Anlagebetrug in Coesfeld: Frau verliert fünfstellige Summe an dubiose Firma
Lotta AlbrechtAnlagebetrug in Coesfeld: Frau verliert fünfstellige Summe an dubiose Firma
47-Jährige aus Coesfeld verliert hohe Summe bei Anlagebetrug
Eine 47-jährige Frau aus Coesfeld ist auf einen Anlagebetrug hereingefallen und hat dabei einen beträchtlichen Geldbetrag verloren. Im Mittelpunkt des Betrugs steht die Firma Quantalis Asset Management, die inzwischen von deutschen Behörden gewarnt wird. Die Polizei ruft nun zur Vorsicht beim Umgang mit unbekannten Finanzdienstleistern auf.
Das Opfer war zunächst einer WhatsApp-Gruppe beigetreten, in der Mitglieder Anlageempfehlungen austauschten. Vertrauend auf die Ratschläge lud sie eine App herunter, die mit Quantalis Asset Management verknüpft war, und investierte einen Betrag im mittleren fünfstelligen Eurobereich.

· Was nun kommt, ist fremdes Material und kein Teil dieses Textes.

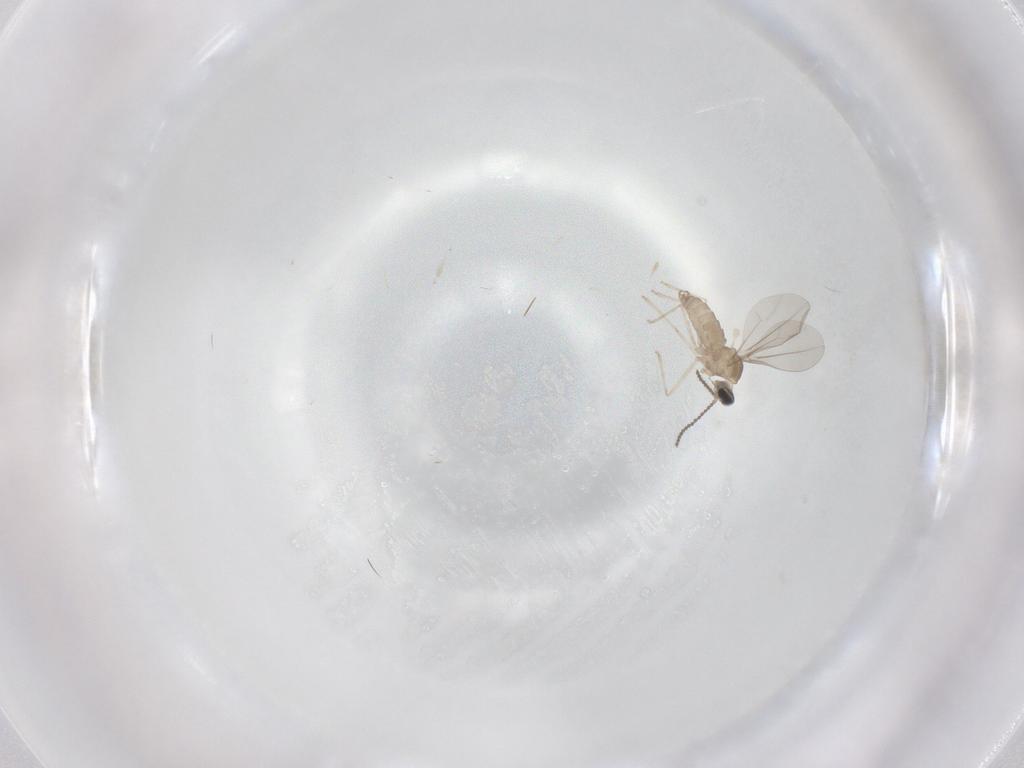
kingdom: Animalia
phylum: Arthropoda
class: Insecta
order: Diptera
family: Cecidomyiidae
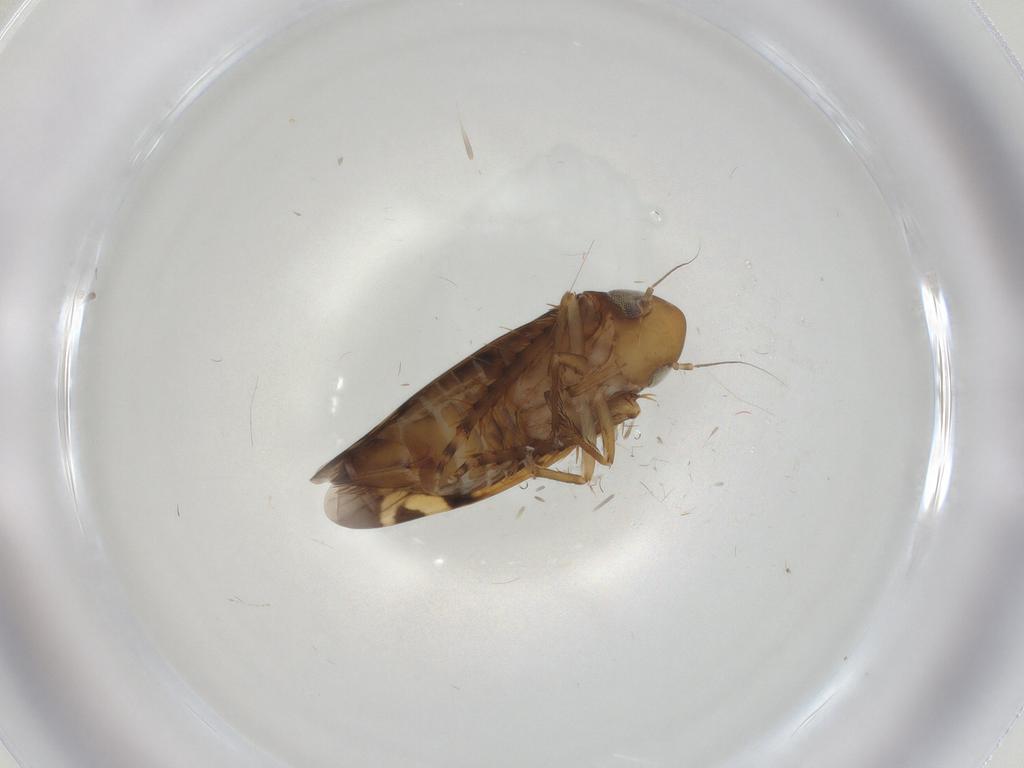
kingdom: Animalia
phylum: Arthropoda
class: Insecta
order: Hemiptera
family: Cicadellidae
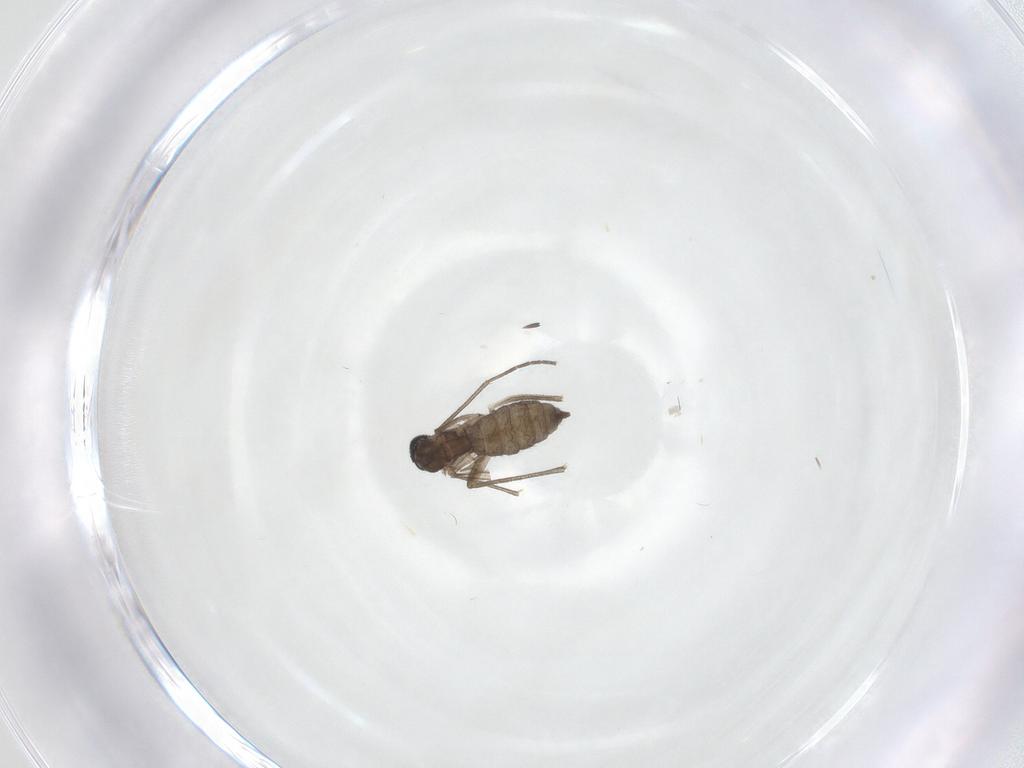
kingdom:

Kurz nach der Überweisung verlor sie den Zugriff auf ihr Geld. Die Betrüger setzten sie unter Druck, eine weitere hohe fünfstellige Summe zu zahlen, wodurch sich der finanzielle Schaden noch erhöhte. Unwissentlich hatte die Frau ihre Ersparnisse auf verschiedene ausländische Konten überwiesen, die von den Kriminellen kontrolliert wurden.
Als Reaktion darauf hat die Bundesanstalt für Finanzdienstleistungsaufsicht (BaFin) eine offizielle Warnung vor Quantalis Asset Management herausgegeben. Die Polizei rät der Bevölkerung, ausschließlich seriöse Finanzdienstleister mit nachprüfbaren Referenzen zu nutzen. Zudem sollte man die Allgemeinen Geschäftsbedingungen sorgfältig lesen und die Sicherheit einer Anlage kritisch hinterfragen, bevor man Geld investiert.

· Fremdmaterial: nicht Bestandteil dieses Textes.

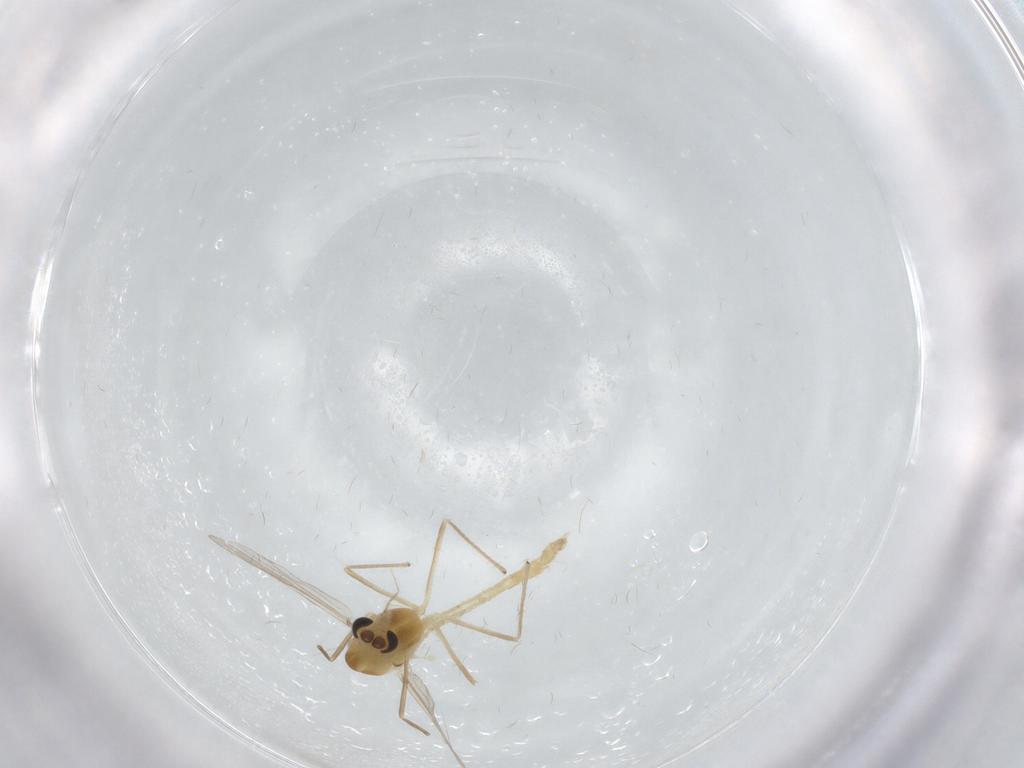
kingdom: Animalia
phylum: Arthropoda
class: Insecta
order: Diptera
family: Chironomidae
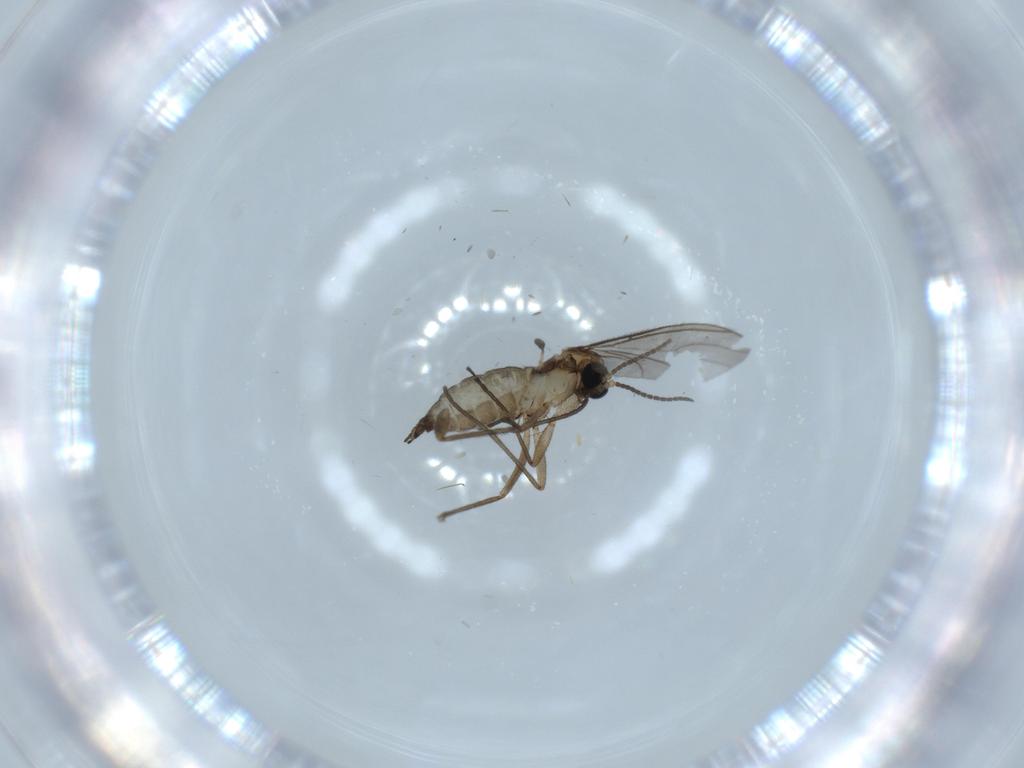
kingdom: Animalia
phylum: Arthropoda
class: Insecta
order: Diptera
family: Sciaridae
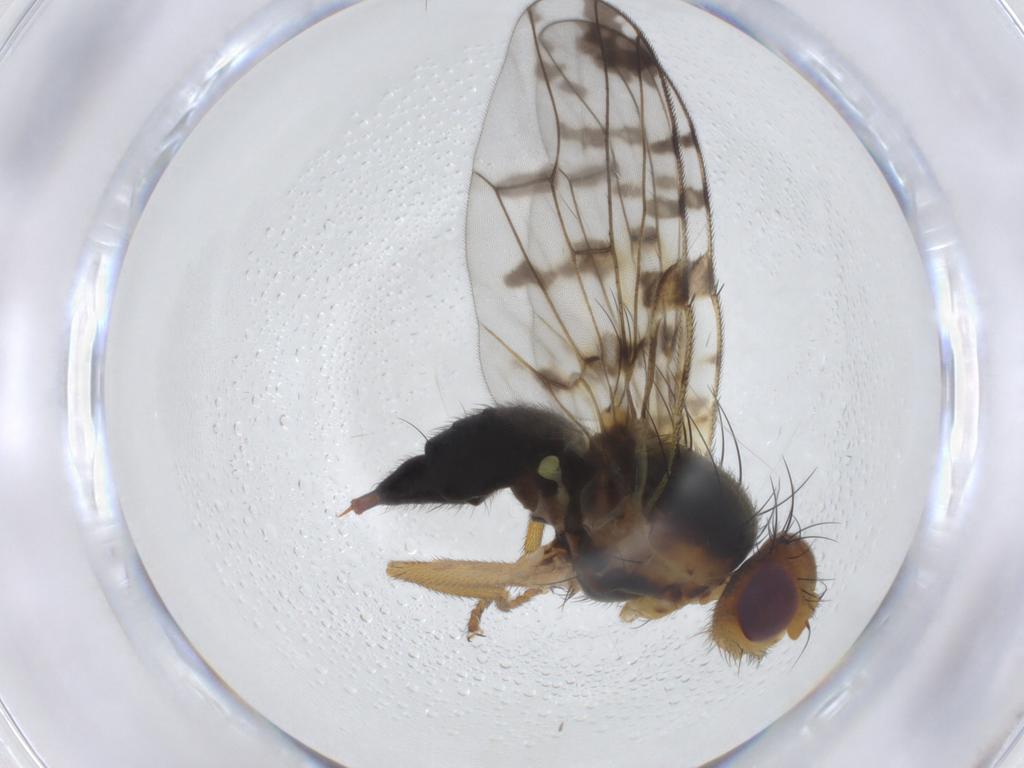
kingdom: Animalia
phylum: Arthropoda
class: Insecta
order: Diptera
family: Tephritidae
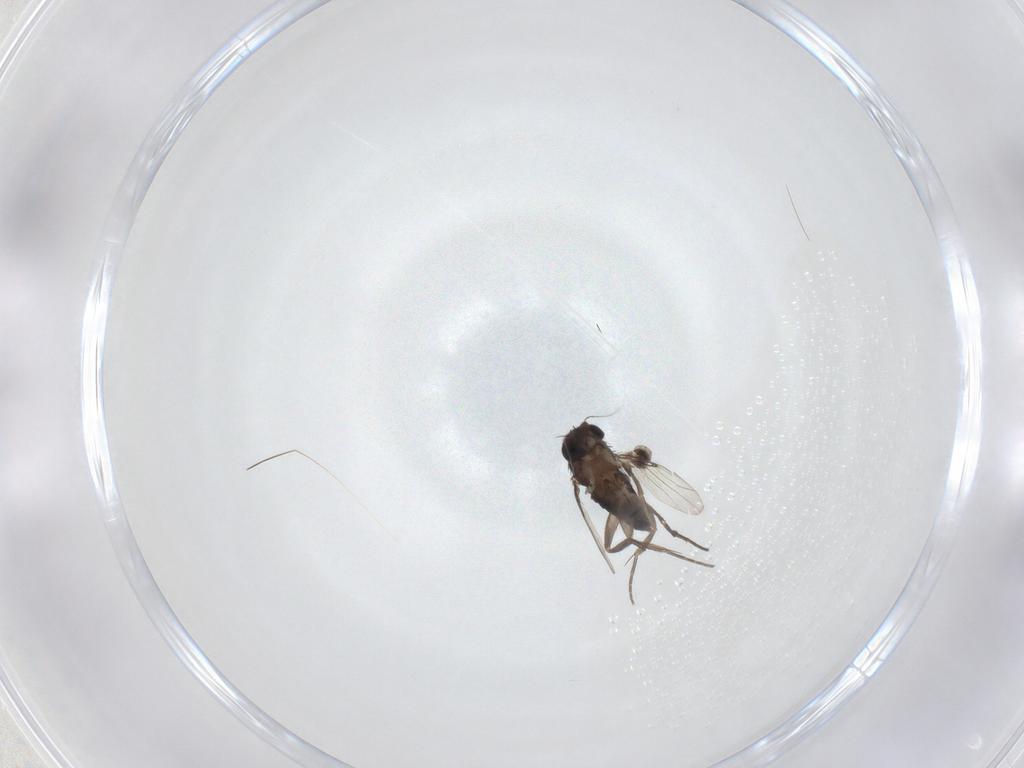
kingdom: Animalia
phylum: Arthropoda
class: Insecta
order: Diptera
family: Phoridae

Die Behörden betonen, wie wichtig es ist, sich Zeit für die Prüfung von Angeboten zu nehmen und nicht überstürzt Verträge abzuschließen. Der Vergleich mehrerer Anbieter und die Einholung professioneller Beratung werden dringend empfohlen, um ähnliche Betrugsfälle zu vermeiden.

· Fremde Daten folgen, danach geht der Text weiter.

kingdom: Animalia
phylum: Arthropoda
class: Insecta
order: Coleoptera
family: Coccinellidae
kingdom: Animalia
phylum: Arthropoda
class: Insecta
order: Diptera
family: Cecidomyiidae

Der Fall zeigt die Risiken unregulierter Anlageplattformen und die Drucktaktiken auf, die Betrüger anwenden. Opfer solcher Betrügereien sollten Vorfälle umgehend bei der Polizei anzeigen. Finanzaufsichtsbehörden beobachten weiterhin verdächtige Unternehmen, um weitere Verluste zu verhindern.